Globals cause missed flows

To allow for parallel processing, Pysa is limited in it's ability to track taint flows through global variables. For example, Pysa will not detect an issue in the following code:

user_controlled_data = ""
def load_data(request: HttpRequest) -> None:
user_controlled_data = request.GET["data"]
def run_command(request: HttpRequest) -> None:
load_data(request)
eval(user_controlled_data)

The best workaround is to avoid using globals in your code. If a refactor isn't possible, but you do know what globals should be considered tainted, you can explicitly declare the global tainted in your .pysa files.

Helpful Python knowledge

Pretty much all python operators are reduced down to double underbar functions. For example, constructing an object results in a call to __init__(self, ...) and an asterisk operator results in a call to __mul__(a, b). A full list of these operators can be found here. This is useful to know when you need to add annotations to the usage of operators, such as the use of square brackets to access a dictionary.

Debugging Tools

pyre_dump()

You can insert a call to the (non-existent) pyre_dump() function in your code to trigger to pyre to output a ton of metadata about it's current state when it parses the that function call. This can be useful as a starting point to figure out why something is/isn't happening. This will produce very verbose output.

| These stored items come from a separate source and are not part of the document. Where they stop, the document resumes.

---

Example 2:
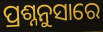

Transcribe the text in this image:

ପ୍ରଶ୍ନନୁସାରେ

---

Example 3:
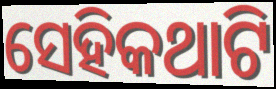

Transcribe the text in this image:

ସେହିକଥାଟି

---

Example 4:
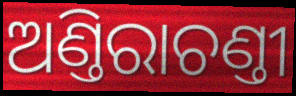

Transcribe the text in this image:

ଅଣ୍ତିରାଚଣ୍ତୀ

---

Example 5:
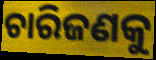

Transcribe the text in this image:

ଚାରିଜଣକୁ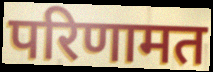
परिणामत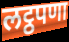
लट्ठपणाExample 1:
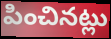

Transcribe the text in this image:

పించినట్లు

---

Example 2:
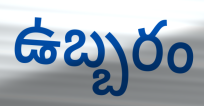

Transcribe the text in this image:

ఉబ్బరం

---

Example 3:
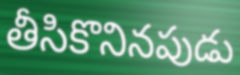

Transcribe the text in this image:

తీసికొనినపుడు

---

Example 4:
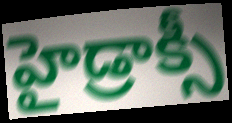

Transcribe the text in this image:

హైడ్రాక్సీ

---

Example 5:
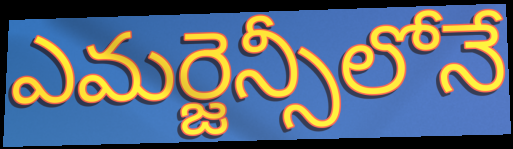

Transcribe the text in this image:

ఎమర్జెన్సీలోనేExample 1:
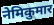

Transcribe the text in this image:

नेमिकुमार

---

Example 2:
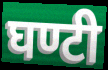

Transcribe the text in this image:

घण्टी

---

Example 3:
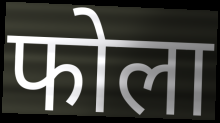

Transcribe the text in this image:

फोला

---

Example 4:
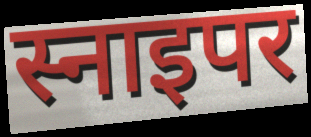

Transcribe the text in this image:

स्नाइपर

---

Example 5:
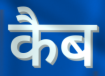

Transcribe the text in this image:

कैबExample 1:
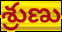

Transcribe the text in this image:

శ్రుణు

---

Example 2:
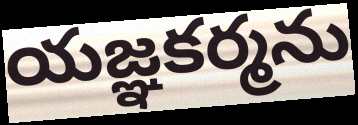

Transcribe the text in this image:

యజ్ఞకర్మను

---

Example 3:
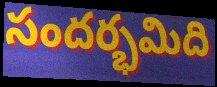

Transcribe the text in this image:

సందర్భమిది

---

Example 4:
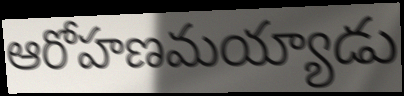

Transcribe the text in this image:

ఆరోహణమయ్యాడు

reveal_type(YOUR_VARIABLE)

If you only want to check what pyre knows about the types of variables, inject a call to reveal_type(YOUR_VARIABLE) (no import needed) in your code. Running Pyre on your code will then give you compact output indicating what Pyre thinks the type of your variable is.

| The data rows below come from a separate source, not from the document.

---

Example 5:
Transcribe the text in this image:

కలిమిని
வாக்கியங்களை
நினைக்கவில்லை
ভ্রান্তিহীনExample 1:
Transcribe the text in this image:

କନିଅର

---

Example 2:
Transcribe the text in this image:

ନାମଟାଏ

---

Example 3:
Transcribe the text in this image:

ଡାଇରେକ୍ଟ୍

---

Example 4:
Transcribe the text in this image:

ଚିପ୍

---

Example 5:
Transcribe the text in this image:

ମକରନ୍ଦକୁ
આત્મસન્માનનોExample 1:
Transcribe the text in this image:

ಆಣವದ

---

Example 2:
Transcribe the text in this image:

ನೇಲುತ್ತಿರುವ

reveal_taint(YOUR_VARIABLE)

Similarly to reveal_type, if you only want to check what pyre knows about the taint on variables, inject a call to reveal_taint(YOUR_VARIABLE) (no import needed) in your code. Running Pysa on your code will then give you compact output indicating what taint Pysa has discovered. Note that each time Pysa analyzes the function (which could be many times) it will update it's understanding of the taint flowing into the function and output the current state. The final output will be the most complete.

results.json

Another strategy for getting a bit more metadata is adding a function into your code, which simply constructs and returns the type you want to examine. You can then run Pysa, and grep for the function's name in the results.json file located wherever you pointed --save-results-to= to when running Pysa. You should then be able to see if that function is detected as returning taint, plus a bit more metadata about it.

sapp

The Static Analysis Post Processor (SAPP) has access to the same information as results.json. While SAPP doesn't display all the information results.json contains, it can display the information in a more user-friendly gdb-style way. It's especially useful for exploring flows which pass through many frames.

Developer Quality-of-Life

File Types

taint.config is a JSON file and .pysa files use Python syntax. If you update your editor to recognize those files as JSON and Python respectively, it'll make development easier.

Run Pysa faster with --rule

On large projects, Pysa can take a long time to run. When you're iterating on a single rule, pass the --rule option to Pysa to speed things up a bit by omitting processing on all other rules. Eg. pyre analyze --rule 5000

Usage Examples

Not all Pysa features will be covered in these docs, and provided examples won't always be complete. Every feature, however, will be covered in the tests located here. These tests can be a useful resource to discover how to use Pysa features.